"...but what you end up remembering isn't always the same as what you have witnessed.
We live in time — it holds us and moulds us — but I've never felt I understood it very well. And I'm not referring to theories about how it bends and doubles back, or may exist elsewhere in parallel versions. No, I mean ordinary, everyday time, which clocks and watches assure us passes regularly: tick-tock, click-clock. Is there anything more plausible than a second hand? And yet it takes only the smallest pleasure or pain to teach us time's malleability. Some emotions speed it up, others slow it down; occasionally, it seems to go missing — until the eventual point when it really does go missing, never to return."
The Tournament of Books opened this week, and the very first matchup in my favorite annual bookish throwdown was The Sense of an Ending by Julian Barnes versus The Devil All the Time by Donald Ray Pollock. Now while the "dead dogs nailed to giant makeshift crosses, guns of all shapes and sizes, prostitution and murder and fake teeth resting on a stick of butter" of the Pollock novel certainly have their time and place, my alcohol consumption of late has been insufficient to support such a readerly investment. And I own the Barnes. So I picked it up and read it yesterday on a whim. And delighted in the delusions and denseness of the unreliable narrator and the elegant and effortless prose.
Narrator Tony has led the most unspectacular of lives having reached his sixties without feeling or thinking or acting in any way out of the ordinary with his tapped-down love of straight, clean edges. When he receives a letter that he has been bequeathed 500 pounds and a diary of a school days friend not from said friend, Adrian, who has been dead since their youth, but from the mother of an ex-girlfriend who dated Adrian after she dated Tony, he is understandably confused. His subsequent examination of the related events of his life beginning with his school days with Adrian and two other friends reveal both the mediocrity and predictability of his life as well as his own obtuseness. More unpredictably, at least to Tony, are the glaring weaknesses of his own memory.

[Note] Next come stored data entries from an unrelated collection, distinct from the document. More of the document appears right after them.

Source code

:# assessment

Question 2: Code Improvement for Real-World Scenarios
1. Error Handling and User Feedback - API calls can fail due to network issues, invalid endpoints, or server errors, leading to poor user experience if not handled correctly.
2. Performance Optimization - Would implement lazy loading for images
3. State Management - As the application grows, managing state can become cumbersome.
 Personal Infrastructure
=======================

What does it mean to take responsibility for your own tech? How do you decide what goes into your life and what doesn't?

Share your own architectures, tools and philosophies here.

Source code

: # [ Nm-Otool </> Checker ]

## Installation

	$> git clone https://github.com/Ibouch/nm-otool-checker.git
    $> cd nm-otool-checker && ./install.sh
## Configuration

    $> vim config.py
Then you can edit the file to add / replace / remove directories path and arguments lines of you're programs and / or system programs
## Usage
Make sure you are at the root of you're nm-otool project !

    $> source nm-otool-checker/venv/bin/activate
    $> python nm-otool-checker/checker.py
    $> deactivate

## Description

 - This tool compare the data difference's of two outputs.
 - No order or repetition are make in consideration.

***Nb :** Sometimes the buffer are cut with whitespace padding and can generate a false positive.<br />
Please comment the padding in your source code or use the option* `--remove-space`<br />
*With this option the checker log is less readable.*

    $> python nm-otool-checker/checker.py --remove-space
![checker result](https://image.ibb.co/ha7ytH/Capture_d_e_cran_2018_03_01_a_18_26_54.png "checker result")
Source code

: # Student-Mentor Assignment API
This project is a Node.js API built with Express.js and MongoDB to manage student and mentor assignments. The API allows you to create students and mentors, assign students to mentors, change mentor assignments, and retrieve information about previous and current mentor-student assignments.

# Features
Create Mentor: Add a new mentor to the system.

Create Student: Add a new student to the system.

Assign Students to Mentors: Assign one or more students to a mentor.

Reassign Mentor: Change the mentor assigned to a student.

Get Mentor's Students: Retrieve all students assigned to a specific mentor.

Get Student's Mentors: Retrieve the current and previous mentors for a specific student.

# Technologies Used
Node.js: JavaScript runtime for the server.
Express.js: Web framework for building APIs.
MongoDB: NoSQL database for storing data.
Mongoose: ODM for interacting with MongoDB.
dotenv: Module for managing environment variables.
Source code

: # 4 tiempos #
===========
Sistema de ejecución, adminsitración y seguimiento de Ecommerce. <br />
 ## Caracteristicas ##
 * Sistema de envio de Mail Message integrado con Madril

"I could only reply that I think - I theorise - that something - something else - happens to the memory over time. For years you survive with the same loops, the same facts and the same emotions. I press a button marked Adrian or Veronica, the tape runs, the usual stuff spools out. The events reconfirm the emotions - resentment, a sense of injustice, relief - and vice versa. There seems no way of accessing anything else; the case is closed. Which is why you seek corroboration, even if it turns out to be a contradiction. But what if, even at a late stage, your emotions relating to those long-ago events and people change?That ugly letter of mine provoked remorse in me. Veronica's account of her parents' deaths - yes, even her father's - had touched me more than I would have thought possible. I felt a new sympathy for them - and her. Then, not long afterwards, I began remembering forgotten things. I don't know if there's a scientific explanation for this - to do with new affective states reopening blocked-off neural pathways. All I can say is that it happened, and that it astonished me."
We all to some extent create our own histories as it suits us or to the extent that self-preservation dictates. But told in this backwards way and given the opportunity to bumble along with this expertly drawn bumbler, a reader can easily feel both their own missteps in assessing their past and a sense of superiority in thinking that such miscalculation, such a lack of insight is reserved for a "special" few. The ending of this one has been met with more than a few WTF reactions, but honestly, I think that the ending could have been anything, any manner of ridiculous crap pulled from the air. Tony wouldn't have gotten the full picture no matter how facile or complicated or unpredictable it was. And that is part of the point.
Enjoying this one prompted me to rethink the way I will enjoy the Tournament of Books this year. I am a little weary of simply ranting about how this book or that one reached the highest level of competition. Of bemoaning the current state of popular fiction. This year, I am going to try to ride the wave. Just going to read the winners in each round (or at least try) and find the highlights. And The Sense of an Ending was spot on. Let's see how many winners I feel this way about.